‘Lucky’ Review: Anya Taylor-Joy Runs for Her Life in Apple TV+’s Slick Crime Thriller
A young woman raised in crime goes on the run, outsmarting the FBI and the mob while searching for the partner who stole everything from her.
Always in motion. That’s how Lucky operates: sprinting from the FBI and the mob on her tail, hunting for the partner who ran off with their money, and staying alive on nothing but street smarts and a working knowledge of the underworld’s tricks. That’s the engine of the series loosely adapted from Marissa Stapley’s Lucky and centered on a young woman—played by Anya Taylor-Joy—trying to survive whatever the world (and the business she’s entangled in) throws at her. It won’t be easy, obviously, but that escalating chain of dangers is precisely what powers this slick, highly watchable show, executive produced by the Argentine-born actress herself.
There are plenty of differences between the book and the series (best left unsaid to avoid spoilers), but what remains intact is its universe, its premise, and—most importantly—its core characters and conflicts. The story drops us in medias res, mid-chaos, and it takes a beat to map out all the moving parts circling the action. Written by Jonathan Tropper (also behind Your Friends & Neighbors), the show retains the novel’s multi-timeline structure, weaving the present with frequent flashbacks that chart the life of Lucky—born Luciana Armstrong.
It all kicks off in a Las Vegas casino hotel, where Lucky and her husband Cary (Drew Starkey) celebrate what appears to be a multi-million-dollar heist.

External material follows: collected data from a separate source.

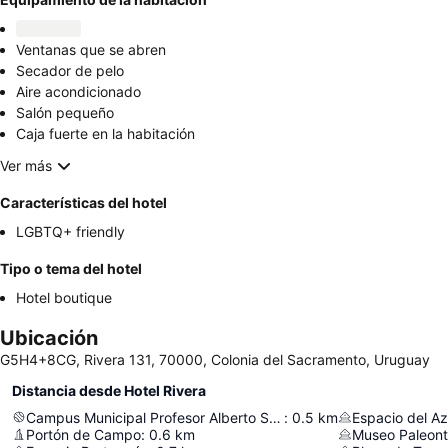
Ventanas que se abren
Secador de pelo
Aire acondicionado
Salón pequeño
Caja fuerte en la habitación
Ver más
Características del hotel
LGBTQ+ friendly
Tipo o tema del hotel
Hotel boutique
Ubicación
G5H4+8CG, Rivera 131, 70000, Colonia del Sacramento, Uruguay
Distancia desde Hotel Rivera
Campus Municipal Profesor Alberto Supicci
:
0.5
km
Espacio del Az
Portón de Campo
:
0.6
km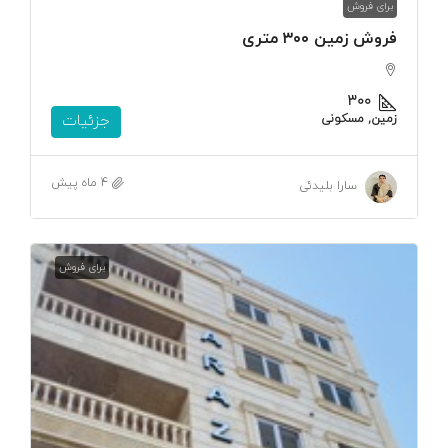
برای فروش
فروش زمین ۳۰۰ متری
۳۰۰
زمین, مسکونی
جزئیات
4 ماه پیش
سارا بلیدئی
برای فروش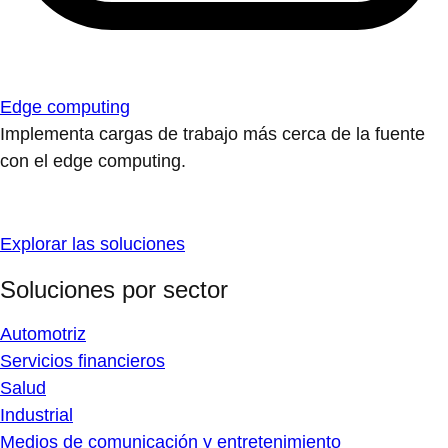
Edge computing
Implementa cargas de trabajo más cerca de la fuente
con el edge computing.
Explorar las soluciones
Soluciones por sector
Automotriz
Servicios financieros
Salud
Industrial
Medios de comunicación y entretenimiento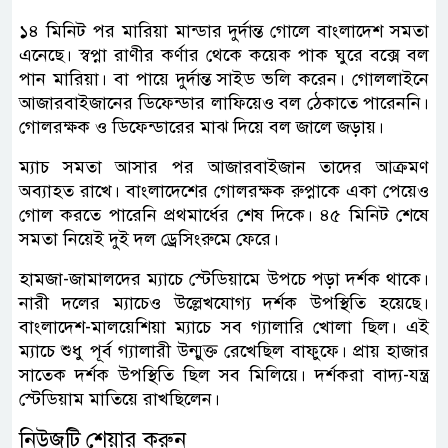
১৪ মিনিট পর মারিয়া মান্ডার দুর্দান্ত গোলে বাংলাদেশ সমতা
এনেছে। স্বপ্না রাণীর কর্ণার থেকে কয়েক পাক ঘুরে বক্সে বল
পান মারিয়া। বা পায়ে দুর্দান্ত সাইড ভলি করেন। গোললাইনে
আজারবাইজানের ডিফেন্ডার লাফিয়েও বল ঠেকাতে পারেননি।
গোলরক্ষক ও ডিফেন্ডারের মাঝ দিয়ে বল জালে জড়ায়।
ম্যাচ সমতা আসার পর আজারবাইজান তাদের আক্রমণ
অব্যাহত রাখে। বাংলাদেশের গোলরক্ষক রুপ্নাকে একা পেয়েও
গোল করতে পারেনি প্রথমার্ধের শেষ দিকে। ৪৫ মিনিট শেষে
সমতা নিয়েই দুই দল ড্রেসিংরুমে ফেরে।
হামজা-জামালদের ম্যাচে স্টেডিয়ামে উপচে পড়া দর্শক থাকে।
নারী দলের ম্যাচেও উল্লেখযোগ্য দর্শক উপস্থিতি হয়েছে।
বাংলাদেশ-মালয়েশিয়া ম্যাচে সব গ্যালারি খোলা ছিল। এই
ম্যাচে শুধু পূর্ব গ্যালারী উন্মুক্ত রেখেছিল বাফুফে। প্রায় হাজার
সাতেক দর্শক উপস্থিতি ছিল সব মিলিয়ে। দর্শকরা বাদ্য-যন্ত্র
স্টেডিয়াম মাতিয়ে রাখছিলেন।
নিউজটি শেয়ার করুন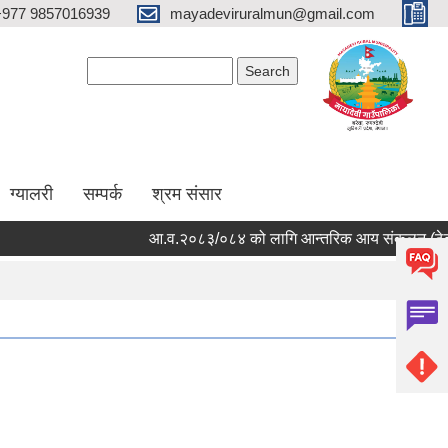
+977 9857016939
mayadeviruralmun@gmail.com
Search form
Search
ग्यालरी
सम्पर्क
श्रम संसार
आ.व.२०८३/०८४ को लागि आन्तरिक आय संकलन (ठेक्का बन्दोबस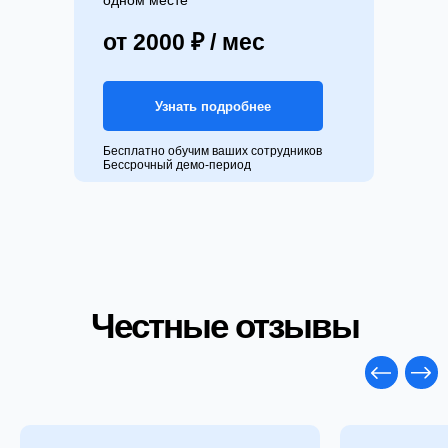
одном месте
от 2000 ₽ / мес
Узнать подробнее
Бесплатно обучим ваших сотрудников
Бессрочный демо-период
Честные отзывы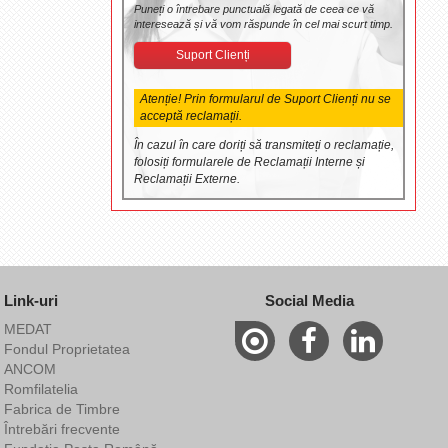
Puneți o întrebare punctuală legată de ceea ce vă
interesează și vă vom răspunde în cel mai scurt timp.
Suport Clienți
Atenție! Prin formularul de Suport Clienți nu se
acceptă reclamații.
În cazul în care doriți să transmiteți o reclamație,
folosiți formularele de Reclamații Interne și
Reclamații Externe.
Link-uri
Social Media
MEDAT
Fondul Proprietatea
ANCOM
Romfilatelia
Fabrica de Timbre
Întrebări frecvente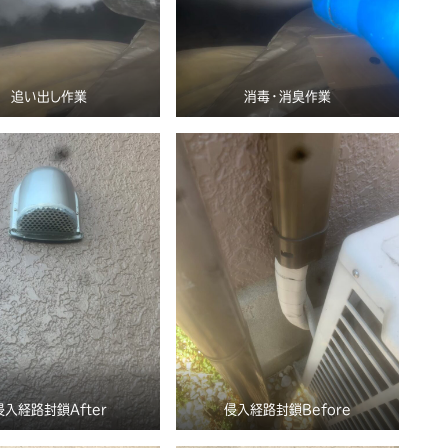
追い出し作業
消毒・消臭作業
侵入経路封鎖After
侵入経路封鎖Before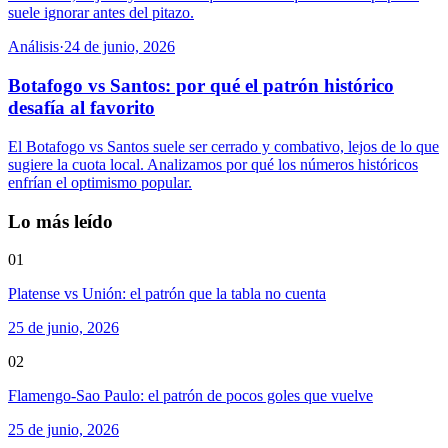
suele ignorar antes del pitazo.
Análisis
·
24 de junio, 2026
Botafogo vs Santos: por qué el patrón histórico
desafía al favorito
El Botafogo vs Santos suele ser cerrado y combativo, lejos de lo que
sugiere la cuota local. Analizamos por qué los números históricos
enfrían el optimismo popular.
Lo más leído
01
Platense vs Unión: el patrón que la tabla no cuenta
25 de junio, 2026
02
Flamengo-Sao Paulo: el patrón de pocos goles que vuelve
25 de junio, 2026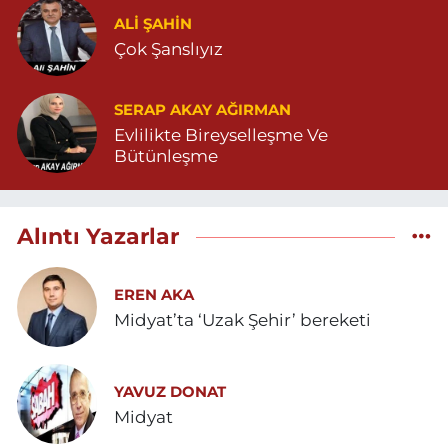
ALI ŞAHİN
Çok Şanslıyız
SERAP AKAY AĞIRMAN
Evlilikte Bireyselleşme Ve
Bütünleşme
Alıntı Yazarlar
EREN AKA
Midyat’ta ‘Uzak Şehir’ bereketi
YAVUZ DONAT
Midyat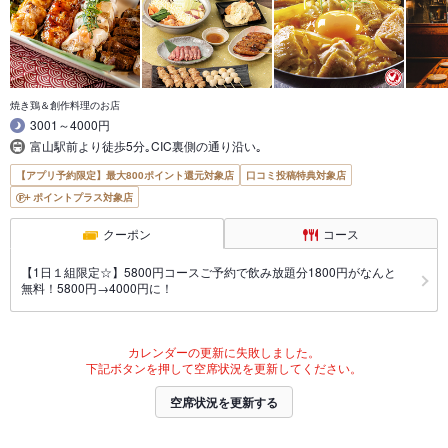
焼き鶏＆創作料理のお店
3001～4000円
富山駅前より徒歩5分｡CIC裏側の通り沿い｡
【アプリ予約限定】最大800ポイント還元対象店
口コミ投稿特典対象店
ポイントプラス対象店
クーポン
コース
【1日１組限定☆】5800円コースご予約で飲み放題分1800円がなんと
無料！5800円→4000円に！
カレンダーの更新に失敗しました。
下記ボタンを押して空席状況を更新してください。
空席状況を更新する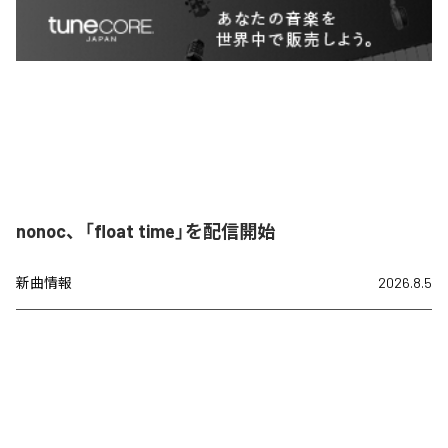
nonoc、「float time」を配信開始
新曲情報
2026.8.5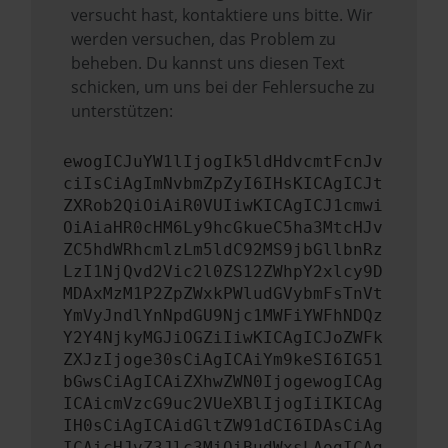
versucht hast, kontaktiere uns bitte. Wir
werden versuchen, das Problem zu
beheben. Du kannst uns diesen Text
schicken, um uns bei der Fehlersuche zu
unterstützen:
ewogICJuYW1lIjogIk5ldHdvcmtFcnJv
ciIsCiAgImNvbmZpZyI6IHsKICAgICJt
ZXRob2QiOiAiR0VUIiwKICAgICJ1cmwi
OiAiaHR0cHM6Ly9hcGkueC5ha3MtcHJv
ZC5hdWRhcmlzLm5ldC92MS9jbGllbnRz
LzI1NjQvd2Vic2l0ZS12ZWhpY2xlcy9D
MDAxMzM1P2ZpZWxkPWludGVybmFsTnVt
YmVyJndlYnNpdGU9Njc1MWFiYWFhNDQz
Y2Y4NjkyMGJiOGZiIiwKICAgICJoZWFk
ZXJzIjoge30sCiAgICAiYm9keSI6IG51
bGwsCiAgICAiZXhwZWN0IjogewogICAg
ICAicmVzcG9uc2VUeXBlIjogIiIKICAg
IH0sCiAgICAidGltZW91dCI6IDAsCiAg
ICAicHJvZ3Jlc3MiOiBudWxsLAogICAg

After one too many drinks and a romantic night—complete with talk of disappearing to some Caribbean idyll—she wakes up to find Cary gone. So is the money. Then things get worse: the FBI storms the hotel. Led by the relentless Agent Billie Rand (Aunjanue Ellis-Taylor), they know exactly who they’re after. Lucky, meanwhile, has neither the cash nor any clue what happened to it. So she runs.

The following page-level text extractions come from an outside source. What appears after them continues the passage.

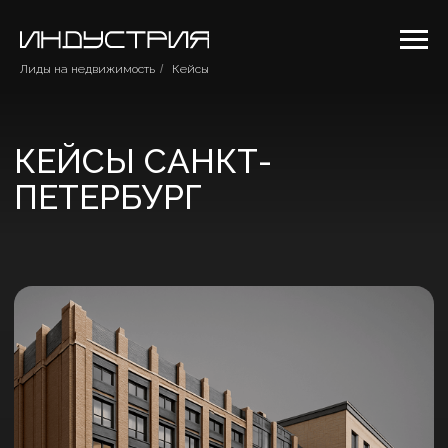
Лиды на недвижимость
/
Кейсы
КЕЙСЫ САНКТ-
ПЕТЕРБУРГ
АССАМБЛЕЯ
Жилой комплекс бизнес-класса
«Ассамблея» на Васильевском острове
Санкт-Петербурга.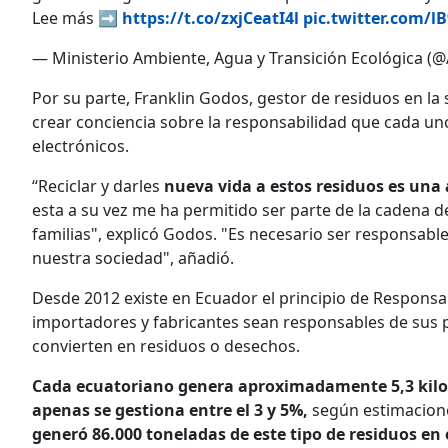
Lee más ➡️
https://t.co/zxjCeatI4l
pic.twitter.com/l
— Ministerio Ambiente, Agua y Transición Ecológica (
Por su parte, Franklin Godos, gestor de residuos en la
crear conciencia sobre la responsabilidad que cada uno
electrónicos.
“Reciclar y darles
nueva vida a estos residuos es una
esta a su vez me ha permitido ser parte de la cadena 
familias", explicó Godos. "Es necesario ser responsabl
nuestra sociedad", añadió.
Desde 2012 existe en Ecuador el principio de Responsa
importadores y fabricantes sean responsables de sus 
convierten en residuos o desechos.
Cada ecuatoriano genera aproximadamente 5,3 kilos d
apenas se gestiona entre el 3 y 5%,
según estimacione
generó 86.000 toneladas de este tipo de residuos en 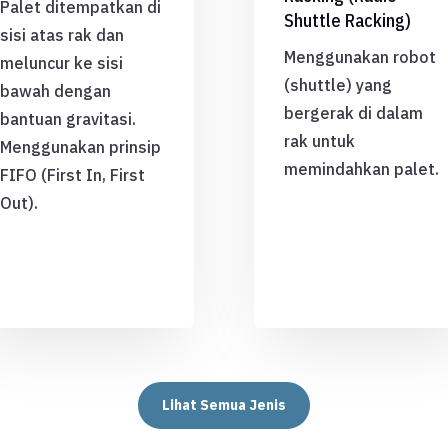
Palet ditempatkan di
Shuttle Racking)
sisi atas rak dan
Menggunakan robot
meluncur ke sisi
(shuttle) yang
bawah dengan
bergerak di dalam
bantuan gravitasi.
rak untuk
Menggunakan prinsip
memindahkan palet.
FIFO (First In, First
Out).
Lihat Semua Jenis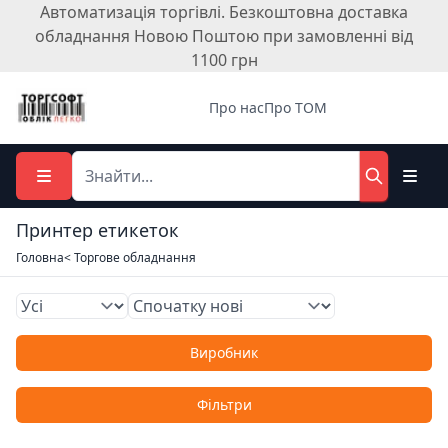
Автоматизація торгівлі. Безкоштовна доставка
обладнання Новою Поштою при замовленні від
1100 грн
Про нас
Про ТОМ
Принтер етикеток
Головна
< Торгове обладнання
Виробник
Фільтри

That’s just one problem. A familiar, distinctly unfriendly face also shows up: Dutch (Clifton Collins Jr.), effectively the enforcer for Priscilla (Annette Bening), a mobster who’s clearly connected to the missing money. Lucky’s only—limited—ally is her father, John (Timothy Olyphant), but he’s in prison and can offer little more than advice. From there, Lucky leans on everything she learned growing up with him—a seasoned con man who trained her early in the art of deception—to stay one step ahead. It’s a mix of ingenuity, survival instinct, and, yes, a fair amount of luck (and a script that tends to stack the deck in her favor).
Across seven episodes, the show tracks her constant improvisation: close calls, narrow escapes, and increasingly elaborate cons as she searches for her husband and the missing money while dodging both the FBI and the mob. There’s an action-driven pulse that occasionally recalls The Fugitive, but the emotional core lies in Lucky’s seemingly warm yet fundamentally fraught relationship with her father. Meanwhile, the mob storyline grows more intricate with the arrival of another heavy hitter, Whittaker (William Fichtner), whose past ties to Priscilla, Dutch, John, and Cary deepen the web—and raise the stakes.

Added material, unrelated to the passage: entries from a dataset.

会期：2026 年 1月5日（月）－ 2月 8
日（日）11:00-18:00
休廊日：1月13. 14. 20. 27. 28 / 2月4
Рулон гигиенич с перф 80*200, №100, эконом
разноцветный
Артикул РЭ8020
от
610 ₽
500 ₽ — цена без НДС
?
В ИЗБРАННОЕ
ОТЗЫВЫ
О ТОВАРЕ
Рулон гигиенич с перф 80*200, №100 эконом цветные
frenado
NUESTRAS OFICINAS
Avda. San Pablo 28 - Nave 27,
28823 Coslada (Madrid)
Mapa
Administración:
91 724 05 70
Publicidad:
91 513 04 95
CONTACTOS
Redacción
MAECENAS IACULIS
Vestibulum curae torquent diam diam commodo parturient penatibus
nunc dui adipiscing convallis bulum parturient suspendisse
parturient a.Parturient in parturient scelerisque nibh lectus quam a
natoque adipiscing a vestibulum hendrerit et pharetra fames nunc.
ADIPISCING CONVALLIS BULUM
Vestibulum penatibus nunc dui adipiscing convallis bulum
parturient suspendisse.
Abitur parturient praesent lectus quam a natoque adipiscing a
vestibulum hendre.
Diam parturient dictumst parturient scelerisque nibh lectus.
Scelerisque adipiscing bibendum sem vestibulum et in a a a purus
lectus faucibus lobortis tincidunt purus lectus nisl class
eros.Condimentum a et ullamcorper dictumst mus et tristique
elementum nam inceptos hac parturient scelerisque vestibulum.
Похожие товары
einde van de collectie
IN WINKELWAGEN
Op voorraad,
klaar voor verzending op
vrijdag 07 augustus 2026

Like Your Friends & Neighbors, Tropper’s earlier show, Lucky hinges on a morally compromised protagonist the audience is meant to root for—someone in over their head, scrambling to find a way out. At its core is Lucky’s desire to leave that life behind, even as she remains trapped in a chain of consequences she can’t quite break. The script does lean heavily on coincidence—along with a slightly hard-to-buy premise that someone as distinctive-looking as Taylor-Joy could pass unnoticed with a new haircut and dye job—and it piles up its share of last-second escapes and narrative contrivances. Still, it never quite crosses the line into implausibility beyond what’s standard for this kind of long-form thriller.

There’s also a faintly retro feel to the series, evoking classic procedural TV and, more recently, Poker Face with Natasha Lyonne. For much of its run, it embraces an episodic rhythm, with Lucky facing a new predicament each week—closer, in that sense, to the 1960s version of The Fugitive than to its 1993 film adaptation. Mid-season, that structure settles into something more serialized, digging deeper into the characters’ pasts and long-standing relationships. Bening, in particular, stands out as a mob boss who’s both formidable and unexpectedly fragile.
Taylor-Joy may not quite sell the physical toll of surviving so many brutal encounters—bloodied but largely unscathed—but she finds a convincing angle into the character, emphasizing intelligence and quick thinking over force. Supported by Bening, Olyphant, Ellis-Taylor, and Fichtner, she anchors a story whose plausibility often hangs by a thread. It’s that ensemble strength that ultimately carries Lucky through the inherent challenges of adaptation. Marketed as a miniseries, it leaves open the question of whether it truly ends here—especially given how much of the novel it leaves aside. If it does, it lands cleanly. If not, there’s enough momentum—and enough left in Lucky’s tank—to keep it going.